Feb 13 2018 | iot
The essence of collaborative intelligence
By: Aditya Pandey

An aspiring technologist or futurist need only turn to Steve Case’s book, The Third Wave to get a sense of our standing in terms of technological advancement.

Steve broke down the time period since the inception of Internet into three waves. The first wave came in when Internet infrastructure was built from scratch. The second when developers started building applications on top of that infrastructure. And the “Third Wave” is now: and it entails integrating internet into our lives.

Integrating internet into our lives: What does that even mean?

At a recent Google I/O, Sundar Pichai, CEO of Google summed up the conference by saying:

“The next technological breakthrough would occur at the intersection of hardware and software with AI at its center”

Google has stepped into a new domain: Hardware with Artificial Intelligence (AI) at its core. In a nutshell, an intelligentTM or smart device connected to the internet. For e.g. Google Home is a smart speaker and a home assistant – you can even book an Uber through a voice command. This deploys technologies like NLP (Natural Language Processing) and AI. This is one of the several cases that highlight how Internet will integrate into our lives.
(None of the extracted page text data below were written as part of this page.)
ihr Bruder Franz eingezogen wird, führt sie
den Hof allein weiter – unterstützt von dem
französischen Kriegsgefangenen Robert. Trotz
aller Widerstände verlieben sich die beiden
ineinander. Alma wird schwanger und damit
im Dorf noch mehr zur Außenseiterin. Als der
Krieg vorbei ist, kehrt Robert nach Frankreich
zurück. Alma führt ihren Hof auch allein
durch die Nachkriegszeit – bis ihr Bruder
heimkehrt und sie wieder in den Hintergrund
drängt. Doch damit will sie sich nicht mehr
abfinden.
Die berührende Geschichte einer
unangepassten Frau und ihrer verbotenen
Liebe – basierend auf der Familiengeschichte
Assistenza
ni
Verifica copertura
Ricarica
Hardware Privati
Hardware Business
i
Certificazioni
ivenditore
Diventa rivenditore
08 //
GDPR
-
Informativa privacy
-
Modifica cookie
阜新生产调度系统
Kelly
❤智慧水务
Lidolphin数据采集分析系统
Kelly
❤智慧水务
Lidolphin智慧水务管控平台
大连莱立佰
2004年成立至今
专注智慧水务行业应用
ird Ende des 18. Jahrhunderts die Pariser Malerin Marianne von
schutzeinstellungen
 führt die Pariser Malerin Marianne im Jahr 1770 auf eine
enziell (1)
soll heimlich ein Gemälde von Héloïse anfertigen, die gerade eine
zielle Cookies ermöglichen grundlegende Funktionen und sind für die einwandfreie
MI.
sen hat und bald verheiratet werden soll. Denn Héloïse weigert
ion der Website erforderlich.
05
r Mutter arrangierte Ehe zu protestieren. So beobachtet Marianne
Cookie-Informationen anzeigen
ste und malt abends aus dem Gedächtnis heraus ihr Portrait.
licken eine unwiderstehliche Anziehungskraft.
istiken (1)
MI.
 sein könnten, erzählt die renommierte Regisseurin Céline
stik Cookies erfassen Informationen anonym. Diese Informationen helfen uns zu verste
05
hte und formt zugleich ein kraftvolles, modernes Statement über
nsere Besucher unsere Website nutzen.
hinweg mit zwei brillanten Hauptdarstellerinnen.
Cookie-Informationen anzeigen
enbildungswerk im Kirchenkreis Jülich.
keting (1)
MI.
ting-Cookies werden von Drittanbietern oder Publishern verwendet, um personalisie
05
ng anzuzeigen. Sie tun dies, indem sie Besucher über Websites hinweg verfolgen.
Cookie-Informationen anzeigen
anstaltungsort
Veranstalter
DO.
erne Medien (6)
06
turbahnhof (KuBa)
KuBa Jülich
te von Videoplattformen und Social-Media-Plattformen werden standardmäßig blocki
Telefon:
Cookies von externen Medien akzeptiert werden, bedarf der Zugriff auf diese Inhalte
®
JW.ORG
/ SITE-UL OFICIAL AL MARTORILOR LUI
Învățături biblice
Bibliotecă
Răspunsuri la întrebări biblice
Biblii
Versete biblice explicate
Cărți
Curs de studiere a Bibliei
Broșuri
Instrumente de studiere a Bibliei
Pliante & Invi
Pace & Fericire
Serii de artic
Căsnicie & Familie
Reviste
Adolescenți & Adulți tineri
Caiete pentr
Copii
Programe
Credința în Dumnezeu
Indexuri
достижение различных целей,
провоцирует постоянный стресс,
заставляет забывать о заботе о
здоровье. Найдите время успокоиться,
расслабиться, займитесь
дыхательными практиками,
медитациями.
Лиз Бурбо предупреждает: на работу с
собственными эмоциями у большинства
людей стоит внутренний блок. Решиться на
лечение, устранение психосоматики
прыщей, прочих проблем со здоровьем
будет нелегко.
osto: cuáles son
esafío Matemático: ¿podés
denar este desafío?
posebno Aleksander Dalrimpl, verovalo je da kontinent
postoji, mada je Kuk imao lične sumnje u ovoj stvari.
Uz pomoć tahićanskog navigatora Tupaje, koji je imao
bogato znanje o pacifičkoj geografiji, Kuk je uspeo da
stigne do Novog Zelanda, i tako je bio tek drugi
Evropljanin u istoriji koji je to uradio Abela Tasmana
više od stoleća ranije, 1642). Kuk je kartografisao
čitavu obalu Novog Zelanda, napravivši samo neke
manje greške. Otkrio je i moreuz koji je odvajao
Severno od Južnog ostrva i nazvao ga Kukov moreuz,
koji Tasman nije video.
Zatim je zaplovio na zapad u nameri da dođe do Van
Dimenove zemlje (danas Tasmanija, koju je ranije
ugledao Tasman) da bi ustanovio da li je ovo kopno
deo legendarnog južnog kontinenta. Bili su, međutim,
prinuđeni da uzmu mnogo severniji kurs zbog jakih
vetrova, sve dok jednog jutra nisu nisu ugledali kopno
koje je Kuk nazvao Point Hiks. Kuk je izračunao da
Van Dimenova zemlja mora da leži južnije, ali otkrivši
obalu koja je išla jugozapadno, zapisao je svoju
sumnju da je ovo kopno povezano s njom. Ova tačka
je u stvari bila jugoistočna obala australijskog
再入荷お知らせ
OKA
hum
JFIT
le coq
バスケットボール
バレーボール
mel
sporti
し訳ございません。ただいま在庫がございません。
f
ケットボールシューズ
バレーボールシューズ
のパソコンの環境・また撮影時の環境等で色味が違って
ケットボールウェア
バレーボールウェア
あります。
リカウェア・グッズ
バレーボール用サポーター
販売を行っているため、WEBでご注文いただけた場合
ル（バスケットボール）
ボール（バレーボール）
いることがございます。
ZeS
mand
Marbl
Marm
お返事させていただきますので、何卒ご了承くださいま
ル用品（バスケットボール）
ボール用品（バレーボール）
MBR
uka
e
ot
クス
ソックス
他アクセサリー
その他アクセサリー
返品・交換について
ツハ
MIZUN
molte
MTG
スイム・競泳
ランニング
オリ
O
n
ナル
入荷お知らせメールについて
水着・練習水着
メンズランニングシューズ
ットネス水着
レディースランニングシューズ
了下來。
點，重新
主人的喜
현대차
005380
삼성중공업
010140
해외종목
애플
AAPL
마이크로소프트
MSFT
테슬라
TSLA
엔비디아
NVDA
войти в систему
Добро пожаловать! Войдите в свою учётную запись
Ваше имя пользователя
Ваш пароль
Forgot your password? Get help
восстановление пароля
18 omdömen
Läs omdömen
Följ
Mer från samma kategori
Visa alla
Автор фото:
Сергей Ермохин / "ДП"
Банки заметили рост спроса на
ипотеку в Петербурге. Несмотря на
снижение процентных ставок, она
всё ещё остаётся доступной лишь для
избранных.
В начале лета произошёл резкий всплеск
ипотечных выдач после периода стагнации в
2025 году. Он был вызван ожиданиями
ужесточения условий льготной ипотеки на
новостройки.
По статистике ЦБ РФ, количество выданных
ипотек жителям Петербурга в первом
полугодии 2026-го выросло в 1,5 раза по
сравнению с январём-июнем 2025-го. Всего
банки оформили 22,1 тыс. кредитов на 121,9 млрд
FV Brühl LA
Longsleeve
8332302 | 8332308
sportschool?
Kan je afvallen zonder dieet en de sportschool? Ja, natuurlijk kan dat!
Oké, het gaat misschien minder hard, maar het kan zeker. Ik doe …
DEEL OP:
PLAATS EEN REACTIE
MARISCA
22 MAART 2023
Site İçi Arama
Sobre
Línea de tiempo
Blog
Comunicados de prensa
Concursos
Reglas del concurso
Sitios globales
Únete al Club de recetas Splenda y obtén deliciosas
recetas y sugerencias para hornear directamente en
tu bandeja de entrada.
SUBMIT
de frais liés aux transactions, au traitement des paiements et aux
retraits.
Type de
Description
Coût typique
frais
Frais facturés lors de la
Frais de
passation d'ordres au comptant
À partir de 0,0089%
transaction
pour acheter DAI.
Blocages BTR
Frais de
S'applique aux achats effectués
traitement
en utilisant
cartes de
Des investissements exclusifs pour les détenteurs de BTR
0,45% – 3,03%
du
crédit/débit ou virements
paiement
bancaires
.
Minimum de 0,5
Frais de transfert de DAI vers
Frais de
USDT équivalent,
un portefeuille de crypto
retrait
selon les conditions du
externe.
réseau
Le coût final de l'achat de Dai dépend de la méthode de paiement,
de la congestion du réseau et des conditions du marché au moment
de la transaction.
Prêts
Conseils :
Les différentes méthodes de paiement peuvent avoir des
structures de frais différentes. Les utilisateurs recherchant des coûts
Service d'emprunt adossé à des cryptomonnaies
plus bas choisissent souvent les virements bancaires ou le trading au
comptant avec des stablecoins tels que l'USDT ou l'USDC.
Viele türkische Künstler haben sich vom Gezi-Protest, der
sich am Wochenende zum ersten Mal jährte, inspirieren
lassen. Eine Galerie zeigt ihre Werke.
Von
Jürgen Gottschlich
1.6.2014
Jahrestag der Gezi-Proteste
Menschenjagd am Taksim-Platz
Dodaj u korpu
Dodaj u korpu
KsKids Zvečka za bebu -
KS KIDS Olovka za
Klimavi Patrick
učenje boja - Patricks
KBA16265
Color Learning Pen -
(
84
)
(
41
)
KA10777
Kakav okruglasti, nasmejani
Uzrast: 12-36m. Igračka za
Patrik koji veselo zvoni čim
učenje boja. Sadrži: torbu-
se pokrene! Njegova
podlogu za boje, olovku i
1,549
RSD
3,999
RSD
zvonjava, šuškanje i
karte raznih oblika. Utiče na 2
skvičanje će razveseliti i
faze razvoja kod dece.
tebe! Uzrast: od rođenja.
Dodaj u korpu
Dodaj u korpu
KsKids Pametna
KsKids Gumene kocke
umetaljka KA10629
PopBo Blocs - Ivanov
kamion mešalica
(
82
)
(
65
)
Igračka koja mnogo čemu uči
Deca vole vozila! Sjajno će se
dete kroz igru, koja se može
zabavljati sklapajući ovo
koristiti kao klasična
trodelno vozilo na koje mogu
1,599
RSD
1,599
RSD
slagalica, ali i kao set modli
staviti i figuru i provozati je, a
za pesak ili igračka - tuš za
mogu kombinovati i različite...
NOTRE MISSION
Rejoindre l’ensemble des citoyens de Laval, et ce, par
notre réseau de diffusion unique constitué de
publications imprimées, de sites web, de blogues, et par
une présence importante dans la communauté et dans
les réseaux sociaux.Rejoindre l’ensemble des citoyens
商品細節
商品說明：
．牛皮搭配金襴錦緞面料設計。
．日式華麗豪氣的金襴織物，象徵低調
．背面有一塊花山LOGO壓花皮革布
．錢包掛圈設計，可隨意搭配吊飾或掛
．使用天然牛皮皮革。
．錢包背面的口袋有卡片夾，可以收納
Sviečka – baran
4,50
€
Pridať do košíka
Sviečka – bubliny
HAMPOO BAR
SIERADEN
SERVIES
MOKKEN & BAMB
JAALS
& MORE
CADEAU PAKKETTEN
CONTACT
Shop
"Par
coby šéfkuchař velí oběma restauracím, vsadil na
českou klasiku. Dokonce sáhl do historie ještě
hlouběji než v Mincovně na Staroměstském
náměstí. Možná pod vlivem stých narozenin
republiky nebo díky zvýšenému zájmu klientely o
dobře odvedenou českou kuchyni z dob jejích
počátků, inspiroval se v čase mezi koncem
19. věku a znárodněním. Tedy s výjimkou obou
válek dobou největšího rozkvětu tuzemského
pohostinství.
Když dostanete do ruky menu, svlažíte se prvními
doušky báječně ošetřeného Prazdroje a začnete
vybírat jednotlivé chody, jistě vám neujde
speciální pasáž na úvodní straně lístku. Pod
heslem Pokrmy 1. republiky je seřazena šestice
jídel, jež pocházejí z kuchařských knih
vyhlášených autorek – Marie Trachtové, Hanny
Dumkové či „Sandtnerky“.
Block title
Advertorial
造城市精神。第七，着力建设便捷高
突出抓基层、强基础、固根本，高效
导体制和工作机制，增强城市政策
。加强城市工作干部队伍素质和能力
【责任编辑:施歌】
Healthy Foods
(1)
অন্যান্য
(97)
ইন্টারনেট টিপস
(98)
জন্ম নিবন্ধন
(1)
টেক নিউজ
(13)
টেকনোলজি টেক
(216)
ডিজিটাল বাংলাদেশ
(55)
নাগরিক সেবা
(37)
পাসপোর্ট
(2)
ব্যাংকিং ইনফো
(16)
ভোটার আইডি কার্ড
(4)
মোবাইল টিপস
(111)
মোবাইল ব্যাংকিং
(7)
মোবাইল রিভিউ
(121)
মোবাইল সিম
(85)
And these smart devices like Google Home will facilitate that integration.

Concept of smart devices:

Kevin Kelly, a futurist and founding executive editor of Wired magazine- in his book titled “The Inevitable” frames twelve forces of change that will shape the future. “Cognifying” - Applied intelligenceTM embedded into almost everything - is one such major force. Smart devices are an outcome of this force.

IoT (Internet of Things) is a network of smart devices connected to each other and which talk to each other by share or exchange of data. Stefan Groschupf, CEO of Datameer, identifies IoT as “massive collaborative intelligenceTM”.

A simplistic explanation of IoT is: “It’s like a human brain - but not evolved enough”.

Human brains are hard-wired to process unstructured data (for e.g. visual stimuli in our surroundings) without much effort. Visual stimuli leads to neurons firing or not firing signals through a dense network of interconnected neurons. Likewise, data from devices can lead to a trigger of a flow of events.

Between human brain and IoT, without any doubt there are similarities but we need to be more cautious about dissimilarities that would otherwise potentially wreck the system. Human brain operates within a single entity where the notions of privacy and security do not come to light. The same is not true with the internet.